Harried desk jockey meme: Stop oppressing me with your trendinessCertain terms have been very trendy of late and the one that has pissed off a great many people is the infamous “rape culture”. There is no point in rehashing what that meme is supposed to mean, because I want to have a life and don’t have a millennium to waste on debunking feminists’ ideology, their manipulation of social psychology, and the engineering on Moral Panic going back at least 40 years. “Rape-crisis feminism” has been a toxic cocktail of misinformation, mythology and social bullying since the 1970’s. Even RAINN has had enough, and is now very publicly distancing itself away from the rape culture meme. They are even telling that to The White House.

I’m always nosy about what is going on behind the scenes. I’m too old, too jaded and way too realistic to accept anything on-line at face value. What is interesting is looking at other things that are trendy, and even using Google Trends. You type in a word or phrase and Google lets you know what has been getting used, how much and when. It can even show you where the trend is happening. It’s not 100% accurate but it is a reliable snapshot.

I did a simple experiment – I typed in “rape culture” and compared it with the word “misandry”. And the results say:

Google trends analysis of the terms "rape culture" and "misandry"
Google trends analysis of the terms “rape culture” and “misandry”

Just in case you were not able to believe your eyes – yes “misandry” is the red line and statistically it’s used more than “rape culture”. For the last 8 whole years the word “misandry” has been trendier than “rape culture”.

This leads to one very large question: If misandry is being talked about so much on the net, and it’s trendier than rape culture, why is it so little mentioned in mainstream media?

Someone tells a rape joke and it’s front page news, but someone passes a law that specifically disadvantages men and you fight to find any mention, except in the feedback asking why the subject is getting ignored. Question rape culture and contrast it with real world male issues and all you get thrown back at you is derision and “What About Teh Menz?”

I have a theory, and it’s called advertising revenues. The honey trap is “rape culture,” which appeals to the one group who have been found to buy on-line and page graze from subject to subject, page to page, shopping venue to shopping venue.

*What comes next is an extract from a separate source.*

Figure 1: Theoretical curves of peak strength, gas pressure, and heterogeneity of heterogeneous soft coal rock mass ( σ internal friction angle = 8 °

In so many ways we saw that last year with the Feminist FaceBook rape campaign – control the media and you control their revenues streams too.

Misandry gets used by people who don’t behave that way so they get advertised at less and are less useful to so many people’s bank balances.

Male Disposability is even being articulated by the subroutines that search the net, measure content and show the trends – cool hard rational computing gets the reality, but the wetware of journalist infected with the “rape culture” meme leaves half the population ignored and reality skewed.

But then again they have to justify reality to their editors and the editors measure content by revenue and income. It seems that until men stop being trendy and drive the media marketplace mad for male money, disposability will reign.